Geometry and Data Science

Wednesday, 14:15, Ziskind 155. Lecturer: Ronen Eldan. TA: Hester Pieters.

The final assignement (home-exam) sheet is here

Recommended readings and supplementary material:
1. This expository paper by Donoho is a bit outdated, but still it's a very good read and works as an exposition to the course.
2. Most of the course's material is found in the following references:
A. High dimensional probability with applications to data science by Roman Vershynin.
B. Foundations of Data Science by Blum, Hopcroft and Kannan.
C. These lecture notes by Afonso Bandeira.
D. Notes on statistical learning theory by Shahar Mendelson.
E. Notes on estimation in high dimensions by Roman Vershynin.
F. Yet more notes on Four lectures on probabilistic methods in data science by Roman Vershynin.

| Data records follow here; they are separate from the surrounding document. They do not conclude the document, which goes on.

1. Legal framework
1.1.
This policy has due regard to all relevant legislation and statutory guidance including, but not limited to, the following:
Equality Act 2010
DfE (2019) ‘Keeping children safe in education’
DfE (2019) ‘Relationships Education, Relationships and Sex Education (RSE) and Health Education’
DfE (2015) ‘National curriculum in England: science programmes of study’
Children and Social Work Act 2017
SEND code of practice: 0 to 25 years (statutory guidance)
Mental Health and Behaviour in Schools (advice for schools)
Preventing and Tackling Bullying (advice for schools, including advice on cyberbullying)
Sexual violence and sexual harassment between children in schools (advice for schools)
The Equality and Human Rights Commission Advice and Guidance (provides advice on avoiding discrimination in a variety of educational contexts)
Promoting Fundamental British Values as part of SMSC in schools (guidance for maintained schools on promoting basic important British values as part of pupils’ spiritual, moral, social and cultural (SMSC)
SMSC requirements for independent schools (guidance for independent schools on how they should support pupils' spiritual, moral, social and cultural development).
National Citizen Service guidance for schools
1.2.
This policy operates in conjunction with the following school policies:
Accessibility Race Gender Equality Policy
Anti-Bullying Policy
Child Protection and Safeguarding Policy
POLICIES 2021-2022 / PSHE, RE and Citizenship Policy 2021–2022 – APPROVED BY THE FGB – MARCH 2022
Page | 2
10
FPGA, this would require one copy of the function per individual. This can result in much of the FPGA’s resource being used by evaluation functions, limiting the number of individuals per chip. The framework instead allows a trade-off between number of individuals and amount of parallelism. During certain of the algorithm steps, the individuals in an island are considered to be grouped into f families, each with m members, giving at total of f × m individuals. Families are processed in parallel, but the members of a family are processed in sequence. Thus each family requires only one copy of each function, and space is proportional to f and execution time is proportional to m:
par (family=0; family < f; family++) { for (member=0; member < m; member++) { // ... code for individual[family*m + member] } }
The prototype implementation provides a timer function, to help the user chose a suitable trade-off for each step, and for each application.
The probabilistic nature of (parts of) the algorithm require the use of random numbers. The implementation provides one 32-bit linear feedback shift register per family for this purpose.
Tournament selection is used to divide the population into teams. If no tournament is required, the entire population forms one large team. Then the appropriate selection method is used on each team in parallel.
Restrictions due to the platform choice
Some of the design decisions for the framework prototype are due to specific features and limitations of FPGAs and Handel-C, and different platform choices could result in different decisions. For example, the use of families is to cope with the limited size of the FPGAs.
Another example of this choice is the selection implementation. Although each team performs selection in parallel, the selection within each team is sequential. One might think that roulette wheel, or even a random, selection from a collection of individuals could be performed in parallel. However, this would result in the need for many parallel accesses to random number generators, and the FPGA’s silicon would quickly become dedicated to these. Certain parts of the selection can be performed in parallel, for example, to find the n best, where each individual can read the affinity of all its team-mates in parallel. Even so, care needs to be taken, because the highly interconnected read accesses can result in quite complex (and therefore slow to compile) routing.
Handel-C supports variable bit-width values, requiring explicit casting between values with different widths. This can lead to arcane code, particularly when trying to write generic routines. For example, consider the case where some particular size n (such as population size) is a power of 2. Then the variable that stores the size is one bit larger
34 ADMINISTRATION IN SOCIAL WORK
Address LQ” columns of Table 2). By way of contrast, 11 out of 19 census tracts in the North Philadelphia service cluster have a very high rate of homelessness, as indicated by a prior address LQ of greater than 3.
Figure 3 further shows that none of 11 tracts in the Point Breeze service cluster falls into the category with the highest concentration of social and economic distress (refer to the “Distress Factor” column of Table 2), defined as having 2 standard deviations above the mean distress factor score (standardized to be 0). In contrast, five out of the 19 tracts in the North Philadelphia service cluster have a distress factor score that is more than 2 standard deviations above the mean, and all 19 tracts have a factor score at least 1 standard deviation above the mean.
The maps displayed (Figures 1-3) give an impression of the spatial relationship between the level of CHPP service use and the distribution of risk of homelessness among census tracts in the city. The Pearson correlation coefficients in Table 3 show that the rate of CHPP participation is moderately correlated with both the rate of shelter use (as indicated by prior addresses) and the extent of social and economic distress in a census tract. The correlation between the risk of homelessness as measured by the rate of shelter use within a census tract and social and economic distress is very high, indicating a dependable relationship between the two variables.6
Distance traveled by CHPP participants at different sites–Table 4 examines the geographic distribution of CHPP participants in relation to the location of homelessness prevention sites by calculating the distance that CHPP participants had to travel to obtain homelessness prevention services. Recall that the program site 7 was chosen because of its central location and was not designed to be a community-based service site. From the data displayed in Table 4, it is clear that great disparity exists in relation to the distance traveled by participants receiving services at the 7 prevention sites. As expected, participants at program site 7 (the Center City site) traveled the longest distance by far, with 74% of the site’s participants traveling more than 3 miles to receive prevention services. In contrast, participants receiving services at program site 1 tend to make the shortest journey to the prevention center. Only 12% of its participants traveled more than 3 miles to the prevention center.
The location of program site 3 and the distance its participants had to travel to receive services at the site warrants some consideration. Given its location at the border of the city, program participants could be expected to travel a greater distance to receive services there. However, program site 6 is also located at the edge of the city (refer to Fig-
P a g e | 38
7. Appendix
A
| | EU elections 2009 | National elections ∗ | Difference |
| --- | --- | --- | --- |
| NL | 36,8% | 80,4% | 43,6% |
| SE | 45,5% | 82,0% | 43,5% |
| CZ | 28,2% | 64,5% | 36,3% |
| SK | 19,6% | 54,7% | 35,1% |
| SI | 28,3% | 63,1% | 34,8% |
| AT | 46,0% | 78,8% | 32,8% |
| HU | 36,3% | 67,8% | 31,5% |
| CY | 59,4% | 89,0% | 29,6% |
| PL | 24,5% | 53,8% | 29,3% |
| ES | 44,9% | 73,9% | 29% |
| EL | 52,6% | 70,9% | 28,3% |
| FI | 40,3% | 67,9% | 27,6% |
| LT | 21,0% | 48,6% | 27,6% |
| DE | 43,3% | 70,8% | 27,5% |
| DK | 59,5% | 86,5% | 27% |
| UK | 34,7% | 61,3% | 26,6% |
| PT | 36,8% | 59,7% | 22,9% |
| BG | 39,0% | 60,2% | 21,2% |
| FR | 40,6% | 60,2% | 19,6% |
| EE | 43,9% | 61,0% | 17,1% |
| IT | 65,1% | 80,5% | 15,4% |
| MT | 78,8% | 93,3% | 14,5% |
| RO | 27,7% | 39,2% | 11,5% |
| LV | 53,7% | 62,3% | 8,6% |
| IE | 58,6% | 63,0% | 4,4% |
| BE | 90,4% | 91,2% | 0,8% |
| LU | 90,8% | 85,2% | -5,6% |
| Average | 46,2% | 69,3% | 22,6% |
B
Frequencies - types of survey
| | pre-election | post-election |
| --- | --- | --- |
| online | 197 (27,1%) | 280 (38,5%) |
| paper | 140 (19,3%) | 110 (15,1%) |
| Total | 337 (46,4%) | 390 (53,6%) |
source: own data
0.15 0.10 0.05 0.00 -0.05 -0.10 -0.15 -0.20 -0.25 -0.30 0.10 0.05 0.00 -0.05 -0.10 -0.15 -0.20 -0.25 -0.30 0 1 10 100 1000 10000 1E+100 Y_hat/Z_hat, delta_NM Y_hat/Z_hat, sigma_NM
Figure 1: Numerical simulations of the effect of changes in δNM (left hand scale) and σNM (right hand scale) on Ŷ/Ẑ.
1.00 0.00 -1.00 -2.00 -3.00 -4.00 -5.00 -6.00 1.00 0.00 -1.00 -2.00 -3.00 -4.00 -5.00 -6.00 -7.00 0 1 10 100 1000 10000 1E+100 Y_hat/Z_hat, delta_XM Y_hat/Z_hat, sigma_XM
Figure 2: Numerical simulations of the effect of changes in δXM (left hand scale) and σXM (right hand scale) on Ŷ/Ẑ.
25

Time and location: Tuesdays at 14:00, Room 155

Tentative Syllabus:
1. Dimension reduction, the Johnson-Lindenstrauss lemma and Compressed sensing and sparse recovery (Sections 2.7 and 10.3 here).
2. PCA, the Marcenko-Pastur theorem, the spike model and separating Gaussians.
3. Approximation algorithms on Graphs - Spectral clustering and sparsest cut, the Max-Cut problem and the Grothendieck constant.
4. Some foundations of statistical learning theory: Glivenko-Cantelli classes, VC theory and Rademacher complexity.
5. Estimation in high dimensions.
6. Low rank matrix completion.

Following is a more detailed outline (with refs to relevant lecture notes) from a previous instance of the class given in 2017. This will be updated as we go. Some of the subjects may change.
Lecture 1: Dimension reduction, proof of The Johnson-Lindenstrauss Lemma (Ref A, section 5.3 / Ref B, section 2.7 / Ref C, lecture 5).
Lecture 2: Compressed sensing, the restricted isometry property and exact recovery (Ref A, section 10.3; We're almost done proving Theorem 10.5).
Lecture 3: Compressed sensing, continued. We finished the proof of the exact recovery theorem, discussed the improvement by Candes and Tao (found in this paper) and proved that a matrix of independent Gaussians satisfied the restricted isometry property.
Lectures 4+5: Spiked covariance model and the Marcenko-Pastur theorem (The background and application are in Section 1.2, 1.3 in Ref C, the proof of the theorem is here).
Lecture 6: We taled about low-rank matrix completion, section 3.3 here.
Lecture 7: The plan is to teach the sparsest cut via geometric embedding algorithm, in this paper.
Lecture 8: We reviewed some basic concepts in statistical learning theory including Vapnik-Chervonenkis theory, Glivenko-Cantelli complexity classes. The next 2-3 weeks will be based mainly on these two references: 1 and 2.
Lecture 9: We proved the Sauer-Shelah lemma regarding VC dimension. We'll continue discussing bounds on the estimation risk via complexity of the function class. In particular, we'll talk about Rademacher complexity and discuss an application to Reproducing Kernel Hilbert Spaces, based on sections 2.3 and 2.4 here.
Lecture 10: We'll discuss Gaussian-width complexity of sets and its relation to estimation based on random linear samples, (Sections 5 and 6 here).
Lecture 11: We discussed Gaussian processes, sub-Gaussian processes and the Dudley bound. We saw how that can be applied to Monte-Carlo integration, as in Chapters 7 and 8 here.
Lecture 12: We use Gaussian processes towards the MAX-CUT problem. In particular, we'll discuss the Goemans-Williamson algorithm and the relation to the Grothendieck inequality after N. Alon and A.Naor.